> **Work to complete**:
a - Answer these questions about the comment thread:
(i) What skill do American kids who played cowboys and indians or similar games have, according to the first comment?
(ii) What product does a reply call "prolly the neatest invention since the remote channel changer"?
(iii) What does the anonymous commenter say shaking the revolver in the movies is a holdover from?
b - Can you sum up the comment thread in two sentences?
c - In the comment thread, write out the passage from "Every American kid" up to and including "Injuns and cops-n-robbers.", swapping "Crimson Trace" for "laser grips".
━━ Reading text ━━
Every American kid that was allowed to play cowboys and indians or cops and robbers or supersoakers or nerfguns or video games can pointshoot. It is a skill we unlearn as adults. Most of the time we overthink the problem.

Clark Kent said...

RW - Maybe it's because we become more concerned with groups than with simply putting down the bad guy.

Then again, it might have something to do with range - the further the target the more I need a front sight. And the double-tap complex, of course. Gotta use the two-handed grip to keep down the bbl flip.

But now that we have Crimson Trace - prolly the neatest invention since the remote channel changer - we can get back to the technique that worked so well for cowboys and Injuns and cops-n-robbers.

The one thing, tho, that I had to unlearn as I started shooting real guns was not to shake the revolver at the bad guy as a fired, which is what they all used to do in the movies. It was as if they needed some wrist whip to propel the bullet out of the barrel.

Hell, it worked just fine with our cap-gun shootouts.

Anonymous said...

Ratcatcher posted
"The one thing, tho, that I had to unlearn as I started shooting real guns was not to shake the revolver at the bad guy as a fired, which is what they all used to do in the movies. It was as if they needed some wrist whip to propel the bullet out of the barrel. "

The reason they do that is a hold over from "Cap and Ball" When you had to shake out the split percussion cap.

Clark Kent said...

"The reason they do that is a hold over from "Cap and Ball" When you had to shake out the split percussion cap."
━━━
━━ Input data ━━
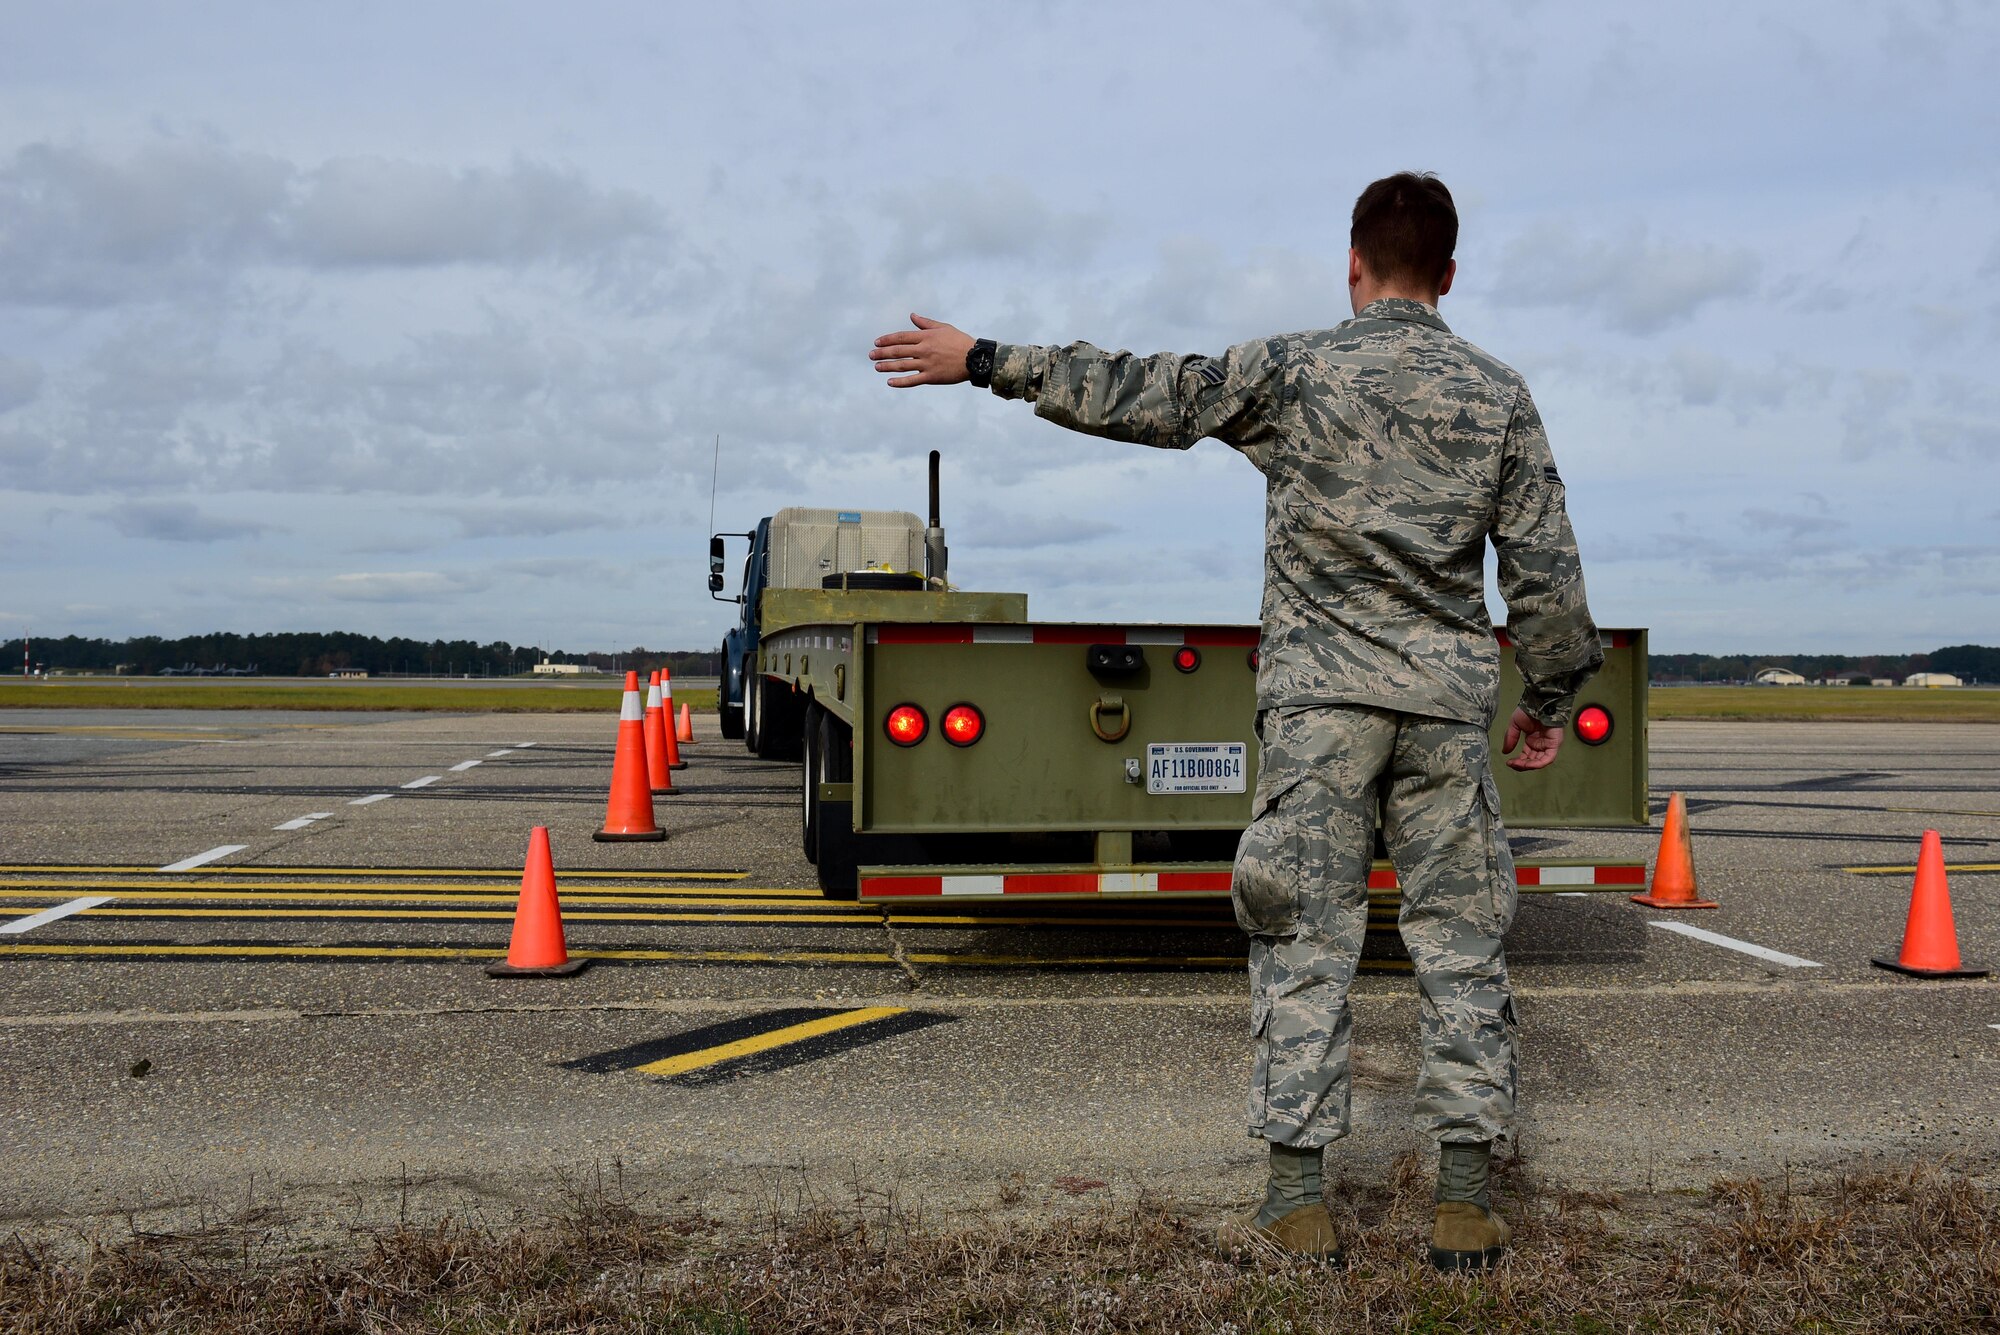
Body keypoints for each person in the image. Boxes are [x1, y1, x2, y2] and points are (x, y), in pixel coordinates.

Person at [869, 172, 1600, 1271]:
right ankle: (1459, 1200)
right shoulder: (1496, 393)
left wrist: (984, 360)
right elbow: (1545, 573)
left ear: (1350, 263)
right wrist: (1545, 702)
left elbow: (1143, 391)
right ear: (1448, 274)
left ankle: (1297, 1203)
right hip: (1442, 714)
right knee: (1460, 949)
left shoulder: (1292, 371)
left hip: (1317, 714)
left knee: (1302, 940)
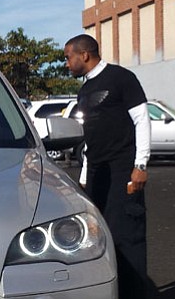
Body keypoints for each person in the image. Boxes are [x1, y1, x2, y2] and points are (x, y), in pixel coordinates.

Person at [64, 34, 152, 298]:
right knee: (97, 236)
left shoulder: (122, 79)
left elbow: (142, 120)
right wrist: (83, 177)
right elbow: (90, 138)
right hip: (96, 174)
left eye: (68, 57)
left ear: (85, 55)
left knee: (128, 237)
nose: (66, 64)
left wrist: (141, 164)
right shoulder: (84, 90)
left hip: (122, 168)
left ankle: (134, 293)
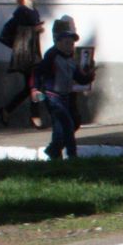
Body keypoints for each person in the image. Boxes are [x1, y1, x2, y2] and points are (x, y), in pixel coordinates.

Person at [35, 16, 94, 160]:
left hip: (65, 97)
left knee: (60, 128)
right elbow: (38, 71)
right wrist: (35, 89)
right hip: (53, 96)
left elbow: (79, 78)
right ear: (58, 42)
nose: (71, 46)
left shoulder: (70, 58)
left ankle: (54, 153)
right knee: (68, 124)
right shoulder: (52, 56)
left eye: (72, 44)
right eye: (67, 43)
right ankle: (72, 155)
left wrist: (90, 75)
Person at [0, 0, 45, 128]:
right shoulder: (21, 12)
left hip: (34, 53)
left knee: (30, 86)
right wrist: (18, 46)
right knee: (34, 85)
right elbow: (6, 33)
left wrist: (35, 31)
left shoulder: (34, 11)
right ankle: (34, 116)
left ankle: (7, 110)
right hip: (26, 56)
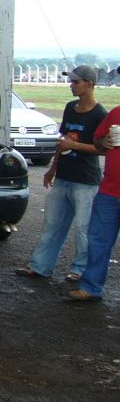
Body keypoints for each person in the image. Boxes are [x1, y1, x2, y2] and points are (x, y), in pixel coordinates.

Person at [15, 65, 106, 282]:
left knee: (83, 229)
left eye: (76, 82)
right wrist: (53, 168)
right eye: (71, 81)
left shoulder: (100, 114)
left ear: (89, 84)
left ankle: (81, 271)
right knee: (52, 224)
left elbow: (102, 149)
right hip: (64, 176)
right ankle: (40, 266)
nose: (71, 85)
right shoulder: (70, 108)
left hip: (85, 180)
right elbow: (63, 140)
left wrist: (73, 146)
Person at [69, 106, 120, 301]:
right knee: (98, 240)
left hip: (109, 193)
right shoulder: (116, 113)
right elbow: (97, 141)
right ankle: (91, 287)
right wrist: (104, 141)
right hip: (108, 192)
━━━
> **Results of the tasks**:
a -
(i) They can pointshoot.
(ii) Crimson Trace.
(iii) It is a holdover from "Cap and Ball," when you had to shake out the split percussion cap.

b - The first comment says American kids who played shooting games can pointshoot, a skill adults unlearn by overthinking the problem. A reply links this to concern with groups, range and the double tap, praises Crimson Trace as a way back to the technique, and recalls unlearning the movie habit of shaking the revolver when firing, which another commenter traces to shaking out the split percussion cap in "Cap and Ball" days.

c -
Every American kid that was allowed to play cowboys and indians or cops and robbers or supersoakers or nerfguns or video games can pointshoot. It is a skill we unlearn as adults. Most of the time we overthink the problem.

Clark Kent said...

RW - Maybe it's because we become more concerned with groups than with simply putting down the bad guy.

Then again, it might have something to do with range - the further the target the more I need a front sight. And the double-tap complex, of course. Gotta use the two-handed grip to keep down the bbl flip.

But now that we have laser grips - prolly the neatest invention since the remote channel changer - we can get back to the technique that worked so well for cowboys and Injuns and cops-n-robbers.